Some students went home, but most stayed. We, the faculty and staff, stayed with them. We talked a lot. We hugged a lot.
The next day and for months to come, there were so many stories about how lucky my mom/dad/husband/sister/brother/wife/ uncle/cousin/neighbor/friend/friend of a friend was that she/he missed the train/bus and arrived to mayhem, black smoke and no place of work.
Or, left home late and got stuck in traffic and watched from some highway across the river as his/her place of work became a cloud of black smoke.
Or, did manage to escape and then found themselves covered in soot and surrounded by hysteria as people tried to run away from the epicenter of death.
There but for the grace of God.
Never forget became a rallying cry that immediately made me wonder if that is the same mantra of all peoples around the world subjected to foreign bombs and bullets.
It was my last year teaching full time.
At the end of the school year, a teacher shot a bullet through his head.
I resigned my full time position and became a part time teacher.
The following year, a student hung himself.
The year after that, a student took enough drugs to satisfy a roomful of addicts.
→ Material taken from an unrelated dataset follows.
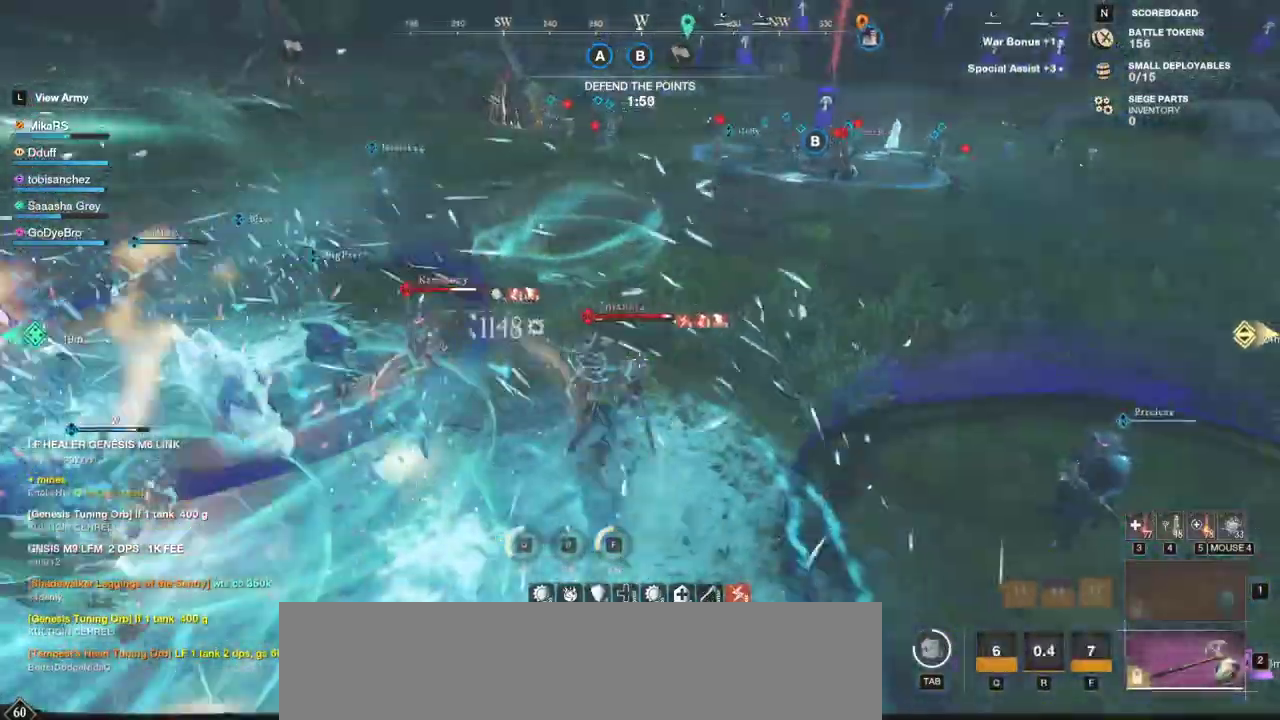
{"keys": ["w"], "mouse": ["left"]}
My tenth year as a Spanish teacher was my last. After crying every day to and from school, I turned my focus to the administrative side of foreign language test and curriculum development, particularly for various arms of the US government: defense, foreign service and Peace Corps.
Use your words.
It is only as I write this that I see the thread that links these events and a series of my life decisions to that September day.